Freddie Mac's Mortgage Portfolio Grows To $3.67T As Credit Performance Holds Steady
Freddie Mac’s December 2025 volume summary shows continued growth in its mortgage and investment portfolios, with credit performance remaining largely stable as the year ended
Freddie Mac has released its December 2025 Monthly Volume Summary, showing continued expansion in its mortgage holdings and relatively stable credit performance as the year closed. The data highlights stronger portfolio volumes, modest shifts in delinquency rates, and ongoing investment activity across mortgage-related assets.
The total mortgage portfolio ended December 2025 at approximately $3.674 trillion, marking an annualized growth rate of 6.5% for the month. This represents a notable increase from the prior month and continued year-over-year expansion in Freddie Mac’s holdings of conventional mortgage loans. Year-to-date figures for 2025 show total mortgage portfolio activity of roughly $467 billion in gross volume.
Freddie Mac’s mortgage-related investments portfolio also expanded steadily through December. The portfolio — consisting of agency and non-agency securities as well as mortgage loans — finished the month at about $139 billion, supported by robust purchases throughout 2025 and a 37.9% annualized growth rate. This broad investment approach reflects Freddie Mac’s strategic positioning in mortgage-backed securities (MBS).
Credit quality metrics remained stable, as the single-family delinquency rate ticked up slightly from 0.58% in November to 0.59% in December, while the multifamily delinquency rate declined from 0.48% to 0.44%. Delinquency figures for the overall mortgage portfolio, including credit-enhanced segments, held near historically low levels, indicating continued performance resilience in core loan products.
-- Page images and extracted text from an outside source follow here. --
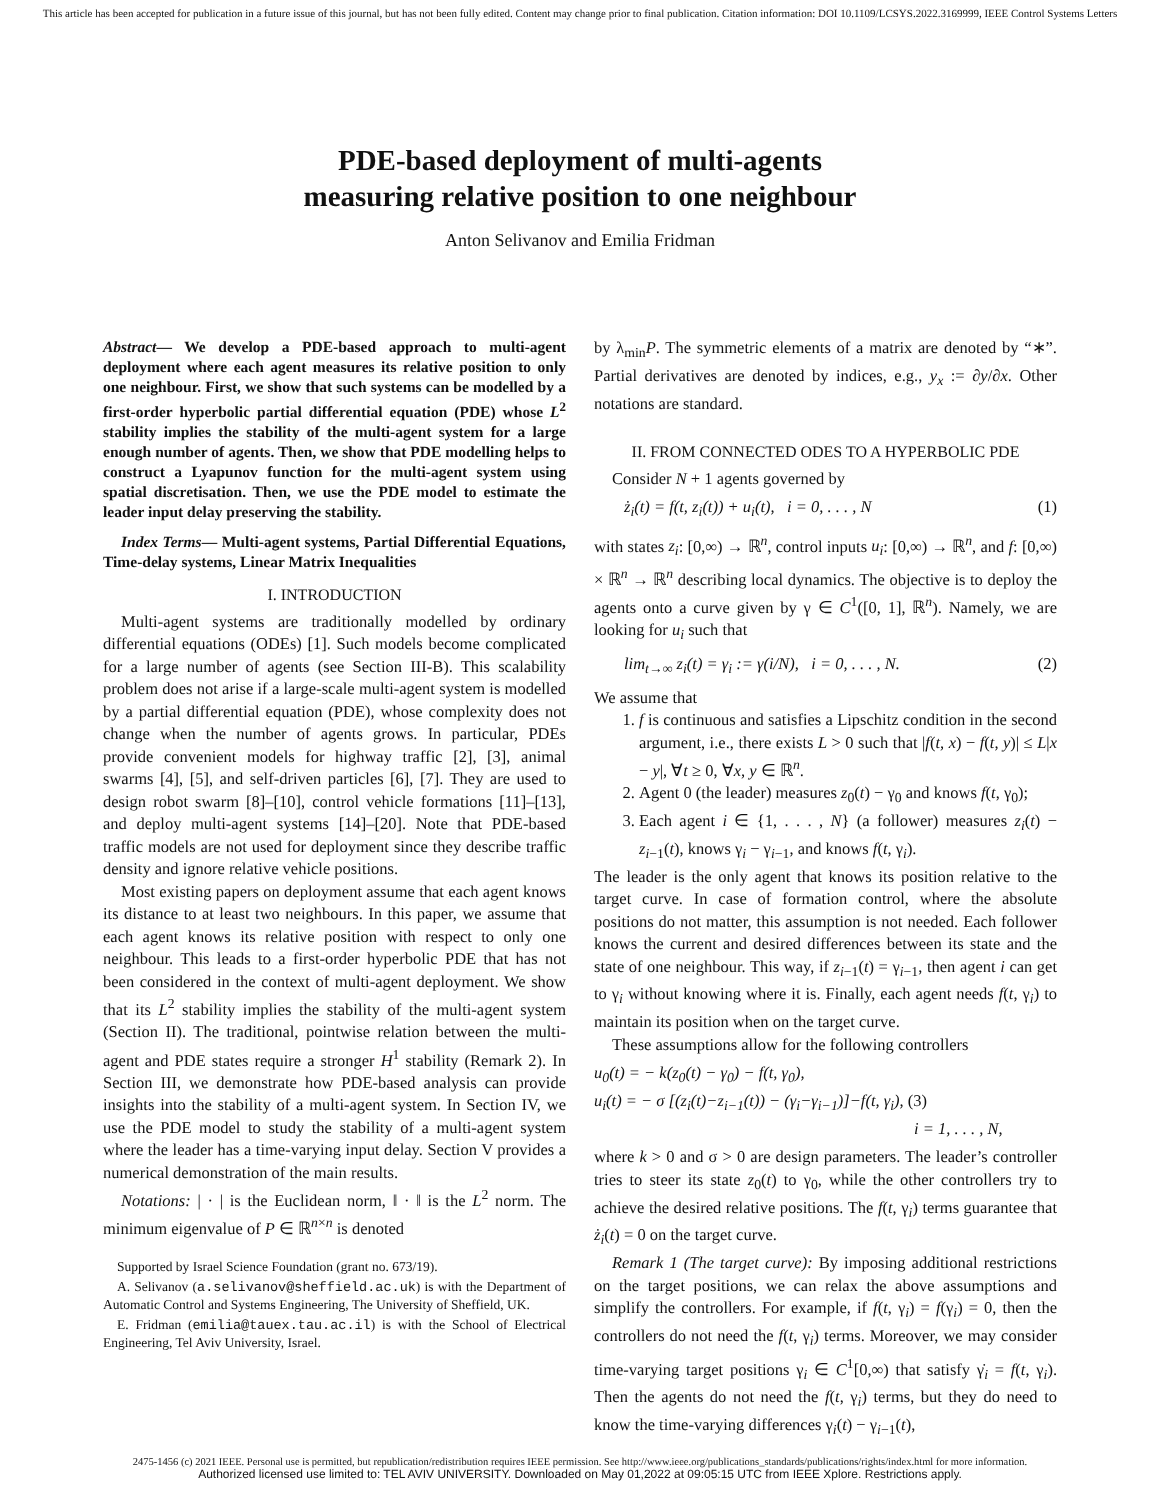This article has been accepted for publication in a future issue of this journal, but has not been fully edited. Content may change prior to final publication. Citation information: DOI 10.1109/LCSYS.2022.3169999, IEEE Control Systems Letters
PDE-based deployment of multi-agents
measuring relative position to one neighbour
Anton Selivanov and Emilia Fridman
Abstract— We develop a PDE-based approach to multi-agent deployment where each agent measures its relative position to only one neighbour. First, we show that such systems can be modelled by a first-order hyperbolic partial differential equation (PDE) whose L<sup>2</sup> stability implies the stability of the multi-agent system for a large enough number of agents. Then, we show that PDE modelling helps to construct a Lyapunov function for the multi-agent system using spatial discretisation. Then, we use the PDE model to estimate the leader input delay preserving the stability.
Index Terms— Multi-agent systems, Partial Differential Equations, Time-delay systems, Linear Matrix Inequalities
I. INTRODUCTION
Multi-agent systems are traditionally modelled by ordinary differential equations (ODEs) [1]. Such models become complicated for a large number of agents (see Section III-B). This scalability problem does not arise if a large-scale multi-agent system is modelled by a partial differential equation (PDE), whose complexity does not change when the number of agents grows. In particular, PDEs provide convenient models for highway traffic [2], [3], animal swarms [4], [5], and self-driven particles [6], [7]. They are used to design robot swarm [8]–[10], control vehicle formations [11]–[13], and deploy multi-agent systems [14]–[20]. Note that PDE-based traffic models are not used for deployment since they describe traffic density and ignore relative vehicle positions.
Most existing papers on deployment assume that each agent knows its distance to at least two neighbours. In this paper, we assume that each agent knows its relative position with respect to only one neighbour. This leads to a first-order hyperbolic PDE that has not been considered in the context of multi-agent deployment. We show that its L<sup>2</sup> stability implies the stability of the multi-agent system (Section II). The traditional, pointwise relation between the multi-agent and PDE states require a stronger H<sup>1</sup> stability (Remark 2). In Section III, we demonstrate how PDE-based analysis can provide insights into the stability of a multi-agent system. In Section IV, we use the PDE model to study the stability of a multi-agent system where the leader has a time-varying input delay. Section V provides a numerical demonstration of the main results.
Notations: | · | is the Euclidean norm, ‖ · ‖ is the L<sup>2</sup> norm. The minimum eigenvalue of P ∈ ℝ<sup>n×n</sup> is denoted
Supported by Israel Science Foundation (grant no. 673/19).
A. Selivanov (a.selivanov@sheffield.ac.uk) is with the Department of Automatic Control and Systems Engineering, The University of Sheffield, UK.
E. Fridman (emilia@tauex.tau.ac.il) is with the School of Electrical Engineering, Tel Aviv University, Israel.
by λ<sub>min</sub>P. The symmetric elements of a matrix are denoted by “∗”. Partial derivatives are denoted by indices, e.g., y<sub>x</sub> := ∂y/∂x. Other notations are standard.
II. FROM CONNECTED ODES TO A HYPERBOLIC PDE
Consider N + 1 agents governed by
ż<sub>i</sub>(t) = f(t, z<sub>i</sub>(t)) + u<sub>i</sub>(t), i = 0, . . . , N (1)
with states z<sub>i</sub>: [0,∞) → ℝ<sup>n</sup>, control inputs u<sub>i</sub>: [0,∞) → ℝ<sup>n</sup>, and f: [0,∞) × ℝ<sup>n</sup> → ℝ<sup>n</sup> describing local dynamics. The objective is to deploy the agents onto a curve given by γ ∈ C<sup>1</sup>([0, 1], ℝ<sup>n</sup>). Namely, we are looking for u<sub>i</sub> such that
lim<sub>t→∞</sub> z<sub>i</sub>(t) = γ<sub>i</sub> := γ(i/N), i = 0, . . . , N. (2)
We assume that
1. f is continuous and satisfies a Lipschitz condition in the second argument, i.e., there exists L > 0 such that |f(t, x) − f(t, y)| ≤ L|x − y|, ∀t ≥ 0, ∀x, y ∈ ℝ<sup>n</sup>.
2. Agent 0 (the leader) measures z<sub>0</sub>(t) − γ<sub>0</sub> and knows f(t, γ<sub>0</sub>);
3. Each agent i ∈ {1, . . . , N} (a follower) measures z<sub>i</sub>(t) − z<sub>i−1</sub>(t), knows γ<sub>i</sub> − γ<sub>i−1</sub>, and knows f(t, γ<sub>i</sub>).
The leader is the only agent that knows its position relative to the target curve. In case of formation control, where the absolute positions do not matter, this assumption is not needed. Each follower knows the current and desired differences between its state and the state of one neighbour. This way, if z<sub>i−1</sub>(t) = γ<sub>i−1</sub>, then agent i can get to γ<sub>i</sub> without knowing where it is. Finally, each agent needs f(t, γ<sub>i</sub>) to maintain its position when on the target curve.
These assumptions allow for the following controllers
u<sub>0</sub>(t) = − k(z<sub>0</sub>(t) − γ<sub>0</sub>) − f(t, γ<sub>0</sub>),
u<sub>i</sub>(t) = − σ [(z<sub>i</sub>(t)−z<sub>i−1</sub>(t)) − (γ<sub>i</sub>−γ<sub>i−1</sub>)]−f(t, γ<sub>i</sub>), (3)
i = 1, . . . , N,
where k > 0 and σ > 0 are design parameters. The leader’s controller tries to steer its state z<sub>0</sub>(t) to γ<sub>0</sub>, while the other controllers try to achieve the desired relative positions. The f(t, γ<sub>i</sub>) terms guarantee that ż<sub>i</sub>(t) = 0 on the target curve.
Remark 1 (The target curve): By imposing additional restrictions on the target positions, we can relax the above assumptions and simplify the controllers. For example, if f(t, γ<sub>i</sub>) = f(γ<sub>i</sub>) = 0, then the controllers do not need the f(t, γ<sub>i</sub>) terms. Moreover, we may consider time-varying target positions γ<sub>i</sub> ∈ C<sup>1</sup>[0,∞) that satisfy γ̇<sub>i</sub> = f(t, γ<sub>i</sub>). Then the agents do not need the f(t, γ<sub>i</sub>) terms, but they do need to know the time-varying differences γ<sub>i</sub>(t) − γ<sub>i−1</sub>(t),
2475-1456 (c) 2021 IEEE. Personal use is permitted, but republication/redistribution requires IEEE permission. See http://www.ieee.org/publications_standards/publications/rights/index.html for more information.
Authorized licensed use limited to: TEL AVIV UNIVERSITY. Downloaded on May 01,2022 at 09:05:15 UTC from IEEE Xplore. Restrictions apply.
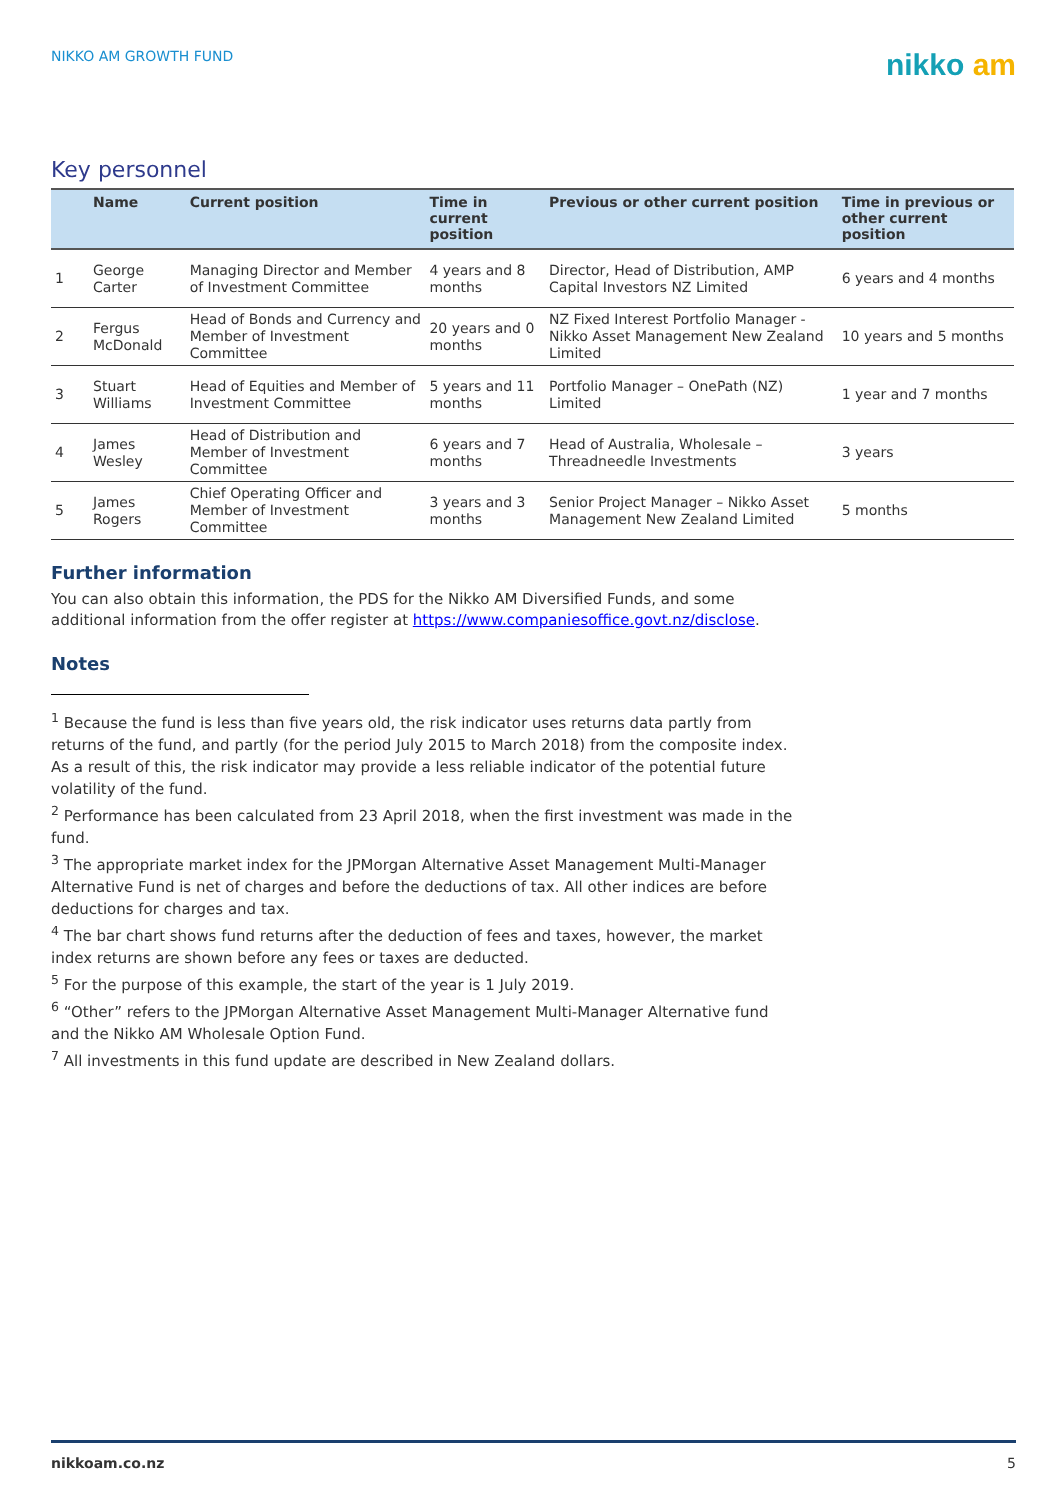NIKKO AM GROWTH FUND
nikko am
Key personnel
| | Name | Current position | Time in current position | Previous or other current position | Time in previous or other current position |
| --- | --- | --- | --- | --- | --- |
| 1 | George Carter | Managing Director and Member of Investment Committee | 4 years and 8 months | Director, Head of Distribution, AMP Capital Investors NZ Limited | 6 years and 4 months |
| 2 | Fergus McDonald | Head of Bonds and Currency and Member of Investment Committee | 20 years and 0 months | NZ Fixed Interest Portfolio Manager - Nikko Asset Management New Zealand Limited | 10 years and 5 months |
| 3 | Stuart Williams | Head of Equities and Member of Investment Committee | 5 years and 11 months | Portfolio Manager – OnePath (NZ) Limited | 1 year and 7 months |
| 4 | James Wesley | Head of Distribution and Member of Investment Committee | 6 years and 7 months | Head of Australia, Wholesale – Threadneedle Investments | 3 years |
| 5 | James Rogers | Chief Operating Officer and Member of Investment Committee | 3 years and 3 months | Senior Project Manager – Nikko Asset Management New Zealand Limited | 5 months |
Further information
You can also obtain this information, the PDS for the Nikko AM Diversified Funds, and some additional information from the offer register at https://www.companiesoffice.govt.nz/disclose.
Notes
<sup>1</sup> Because the fund is less than five years old, the risk indicator uses returns data partly from returns of the fund, and partly (for the period July 2015 to March 2018) from the composite index. As a result of this, the risk indicator may provide a less reliable indicator of the potential future volatility of the fund.
<sup>2</sup> Performance has been calculated from 23 April 2018, when the first investment was made in the fund.
<sup>3</sup> The appropriate market index for the JPMorgan Alternative Asset Management Multi-Manager Alternative Fund is net of charges and before the deductions of tax. All other indices are before deductions for charges and tax.
<sup>4</sup> The bar chart shows fund returns after the deduction of fees and taxes, however, the market index returns are shown before any fees or taxes are deducted.
<sup>5</sup> For the purpose of this example, the start of the year is 1 July 2019.
<sup>6</sup> “Other” refers to the JPMorgan Alternative Asset Management Multi-Manager Alternative fund and the Nikko AM Wholesale Option Fund.
<sup>7</sup> All investments in this fund update are described in New Zealand dollars.
nikkoam.co.nz 5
Additional indicators from the report show Freddie Mac’s exposure to interest rate risk and duration gap remained material considerations in risk management strategies, while exposure to Fannie Mae-issued backed securities re-securitized by Freddie Mac stood at roughly $98 billion. The report reiterates that the company continues to operate under Federal Housing Finance Agency conservatorship, a status in place since 2008.
Overall, Freddie Mac’s December data suggests growth across mortgage purchase and guarantee activities, with credit performance metrics holding steady as the housing finance entity navigates prevailing market conditions.